> [PROMPT 1]
In the excerpted text, reproduce the part that opens with the words containing "His explanation in" and closes with "to this effect.", switching "unconvincing" to "unpersuasive".

Mr Rogers said that he was contacted by a representative of Kemalex from time to time about modifications to the tools which were being manufactured. In mid-September 1996 he was told that a modification that was to be made had emanated from Mr Benfield. This was, he said, the first time he became aware that Mr Benfield was involved in the development of the Kemalex outlet.
I pause at this point to say something further about the evidence of Mr Rogers. He was not a particularly satisfactory witness. At times in cross-examination he was very guarded, and at other times he was evasive. I have already mentioned some unsatisfactory features of his conduct and evidence. For reasons I will give, I find that by no later than April 1996 there was an arrangement or understanding between Mr Colebatch and Mr Benfield that a business involving the commercial production of an outlet director would be established. It is not possible on the evidence to be more precise as to when the arrangement or understanding was reached and the terms of that arrangement or understanding at the initial stage. I do not accept Mr Rogers’ evidence that it was not until September that he became aware of Mr Benfield’s involvement in the production of the Kemalex outlet. He was challenged on this topic, and he was shown a letter dated 5 June 1996 from himself to Mr Daniels of Kemalex wherein he said:
“I have been requested by the Benfields to produce patent/design registration drawings.”
His explanation in cross-examination that this was a “slip” was unconvincing. He tried to explain the statement as merely a mistake in mentioning Mr Benfield’s name to Kemalex and not an indication that he was aware that Mr Benfield was involved in the project. That is a possible explanation if the statement was the only piece of evidence. However, I find on the whole of the evidence that it is most unlikely that Mr Rogers did not become aware of Mr Benfield’s involvement until September 1996 and I reject his evidence to this effect.
Mr Benfield’s interest in the design of the Kemalex outlet is consistent with an arrangement or understanding at a fairly early stage. It seems to me almost inconceivable that Mr Rogers would not have been aware of Mr Benfield’s involvement in the project, or at least in the early stages (April, May) have strongly suspected it. His account of telling Mr Benfield of the name of the new client but not telling the new client of the name of the old client, of Mr Benfield showing a continuing interest in the Kemalex outlet and he (Mr Rogers) providing two drawings to Mr Benfield, and his responses in cross-examination when confronted with the letter dated 5 June 1996 against the background of my finding that there was by no later than April 1996 an arrangement or understanding between Mr Colebatch and Mr Benfield makes Mr Rogers’ evidence that he was not aware of Mr Benfield’s involvement until September 1996 so improbable that I reject it. I think he was aware from a fairly early stage of Mr Benfield’s involvement, although he may not have known the precise details of the arrangement or understanding.
5. Contact with Potential Customers Before 8 September 1996
Mr Alwyn Healy was called as a witness by the plaintiff. Mr Healy was an honest witness and I accept his evidence.
Mr Healy has been involved in the airconditioning industry for many years. Until February 2002 he operated through a company he controlled, Healy Airconditioning Pty Limited (“Healy Airconditioning”). That company sold by wholesale in Western Australia, airconditioning outlets including flexible ducting, grilles or outlet directors, sheet metal and airconditioning systems. He is familiar with outlet directors particularly multi-directional outlets or MDOs as they were referred to in the course of his evidence. At various times, he had, through his company, distributed multi-directional outlets produced by the plaintiff, Jadon Investments/Heatshield and another company called Westaflex. Mr Healy said that he had known Mr Benfield for approximately twenty years.

> [PROMPT 2]
Gather every line of the rows that contains the string "Linear".

> [PROVIDED DATA]
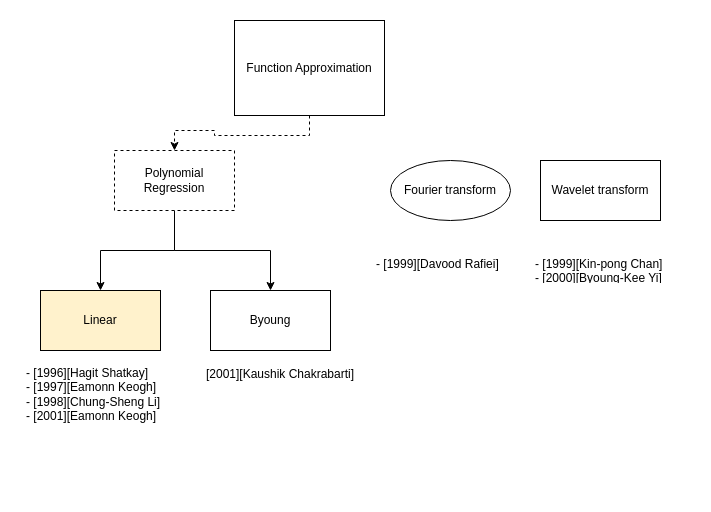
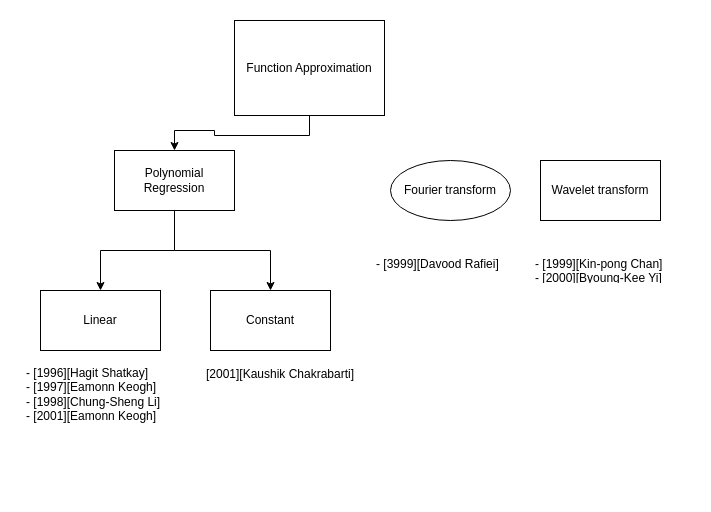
  <mxCell id="0" />
  <mxCell id="1" parent="0" />
- <mxCell id="2" style="edgeStyle=orthogonalEdgeStyle;rounded=0;orthogonalLoop=1;jettySize=auto;html=1;entryX=0.5;entryY=0;entryDx=0;entryDy=0;dashed=1;" parent="1" source="3" target="6" edge="1"><mxGeometry relative="1" as="geometry" /></mxCell>
+ <mxCell id="2" style="edgeStyle=orthogonalEdgeStyle;rounded=0;orthogonalLoop=1;jettySize=auto;html=1;entryX=0.5;entryY=0;entryDx=0;entryDy=0;" parent="1" source="3" target="6" edge="1"><mxGeometry relative="1" as="geometry" /></mxCell>
  <mxCell id="3" value="Function Approximation" style="rounded=0;whiteSpace=wrap;html=1;" parent="1" vertex="1"><mxGeometry x="234" y="20" width="150" height="95" as="geometry" /></mxCell>
  <mxCell id="4" value="" style="edgeStyle=orthogonalEdgeStyle;rounded=0;orthogonalLoop=1;jettySize=auto;html=1;" parent="1" source="6" target="7" edge="1"><mxGeometry relative="1" as="geometry" /></mxCell>
  <mxCell id="5" style="edgeStyle=orthogonalEdgeStyle;rounded=0;orthogonalLoop=1;jettySize=auto;html=1;exitX=0.5;exitY=1;exitDx=0;exitDy=0;entryX=0.5;entryY=0;entryDx=0;entryDy=0;" parent="1" source="6" target="13" edge="1"><mxGeometry relative="1" as="geometry" /></mxCell>
- <mxCell id="6" value="Polynomial&lt;div&gt;Regression&lt;/div&gt;" style="rounded=0;whiteSpace=wrap;html=1;dashed=1;" parent="1" vertex="1"><mxGeometry x="114" y="150" width="120" height="60" as="geometry" /></mxCell>
- <mxCell id="7" value="Linear" style="rounded=0;whiteSpace=wrap;html=1;fillColor=#fff2cc;" parent="1" vertex="1"><mxGeometry x="40" y="290" width="120" height="60" as="geometry" /></mxCell>
+ <mxCell id="6" value="Polynomial&lt;div&gt;Regression&lt;/div&gt;" style="rounded=0;whiteSpace=wrap;html=1;" parent="1" vertex="1"><mxGeometry x="114" y="150" width="120" height="60" as="geometry" /></mxCell>
+ <mxCell id="7" value="Linear" style="rounded=0;whiteSpace=wrap;html=1;" parent="1" vertex="1"><mxGeometry x="40" y="290" width="120" height="60" as="geometry" /></mxCell>
  <mxCell id="8" value="&lt;div&gt;- [1996][Hagit Shatkay]&lt;/div&gt;-&amp;nbsp;&lt;span style=&quot;background-color: initial;&quot;&gt;[1997][Eamonn Keogh]&lt;/span&gt;&lt;div&gt;- [1998][Chung-Sheng Li]&lt;/div&gt;&lt;div&gt;&lt;span style=&quot;background-color: initial;&quot;&gt;- [2001][Eamonn Keogh]&lt;/span&gt;&lt;/div&gt;" style="text;strokeColor=none;fillColor=none;align=left;verticalAlign=top;spacingLeft=4;spacingRight=4;overflow=hidden;points=[[0,0.5],[1,0.5]];portConstraint=eastwest;rotatable=0;whiteSpace=wrap;html=1;" parent="1" vertex="1"><mxGeometry x="20" y="359" width="160" height="131" as="geometry" /></mxCell>
  <mxCell id="9" value="Fourier transform" style="ellipse;whiteSpace=wrap;html=1;" parent="1" vertex="1"><mxGeometry x="390" y="160" width="120" height="60" as="geometry" /></mxCell>
- <mxCell id="10" value="-&amp;nbsp;&lt;span style=&quot;background-color: initial;&quot;&gt;[1999][Davood Rafiei]&lt;/span&gt;" style="text;strokeColor=none;fillColor=none;align=left;verticalAlign=top;spacingLeft=4;spacingRight=4;overflow=hidden;points=[[0,0.5],[1,0.5]];portConstraint=eastwest;rotatable=0;whiteSpace=wrap;html=1;" parent="1" vertex="1"><mxGeometry x="370" y="250" width="160" height="30" as="geometry" /></mxCell>
+ <mxCell id="10" value="-&amp;nbsp;&lt;span style=&quot;background-color: initial;&quot;&gt;[3999][Davood Rafiei]&lt;/span&gt;" style="text;strokeColor=none;fillColor=none;align=left;verticalAlign=top;spacingLeft=4;spacingRight=4;overflow=hidden;points=[[0,0.5],[1,0.5]];portConstraint=eastwest;rotatable=0;whiteSpace=wrap;html=1;" parent="1" vertex="1"><mxGeometry x="370" y="250" width="160" height="30" as="geometry" /></mxCell>
  <mxCell id="11" value="Wavelet&lt;span style=&quot;background-color: initial;&quot;&gt;&amp;nbsp;transform&lt;/span&gt;" style="rounded=0;whiteSpace=wrap;html=1;" parent="1" vertex="1"><mxGeometry x="540" y="160" width="120" height="60" as="geometry" /></mxCell>
  <mxCell id="12" value="-&amp;nbsp;&lt;span style=&quot;background-color: initial;&quot;&gt;[1999][Kin-pong Chan]&lt;/span&gt;&lt;div&gt;&lt;span style=&quot;background-color: initial;&quot;&gt;- [2000][Byoung-Kee Yi]&lt;/span&gt;&lt;/div&gt;&lt;div&gt;&lt;span style=&quot;background-color: initial;&quot;&gt;- [2002][Ivan Popivanov]&lt;/span&gt;&lt;/div&gt;" style="text;strokeColor=none;fillColor=none;align=left;verticalAlign=top;spacingLeft=4;spacingRight=4;overflow=hidden;points=[[0,0.5],[1,0.5]];portConstraint=eastwest;rotatable=0;whiteSpace=wrap;html=1;" parent="1" vertex="1"><mxGeometry x="529" y="250" width="160" height="30" as="geometry" /></mxCell>
- <mxCell id="13" value="Byoung" style="rounded=0;whiteSpace=wrap;html=1;" parent="1" vertex="1"><mxGeometry x="210" y="290" width="120" height="60" as="geometry" /></mxCell>
+ <mxCell id="13" value="Constant" style="rounded=0;whiteSpace=wrap;html=1;" parent="1" vertex="1"><mxGeometry x="210" y="290" width="120" height="60" as="geometry" /></mxCell>
  <mxCell id="14" value="[2001][Kaushik Chakrabarti]" style="text;html=1;align=center;verticalAlign=top;whiteSpace=wrap;rounded=0;" parent="1" vertex="1"><mxGeometry x="200" y="360" width="160" height="30" as="geometry" /></mxCell>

> [EXERCISE SOLUTION 1]
His explanation in cross-examination that this was a “slip” was unpersuasive. He tried to explain the statement as merely a mistake in mentioning Mr Benfield’s name to Kemalex and not an indication that he was aware that Mr Benfield was involved in the project. That is a possible explanation if the statement was the only piece of evidence. However, I find on the whole of the evidence that it is most unlikely that Mr Rogers did not become aware of Mr Benfield’s involvement until September 1996 and I reject his evidence to this effect.

> [EXERCISE SOLUTION 2]
- <mxCell id="7" value="Linear" style="rounded=0;whiteSpace=wrap;html=1;fillColor=#fff2cc;" parent="1" vertex="1"><mxGeometry x="40" y="290" width="120" height="60" as="geometry" /></mxCell>
+ <mxCell id="7" value="Linear" style="rounded=0;whiteSpace=wrap;html=1;" parent="1" vertex="1"><mxGeometry x="40" y="290" width="120" height="60" as="geometry" /></mxCell>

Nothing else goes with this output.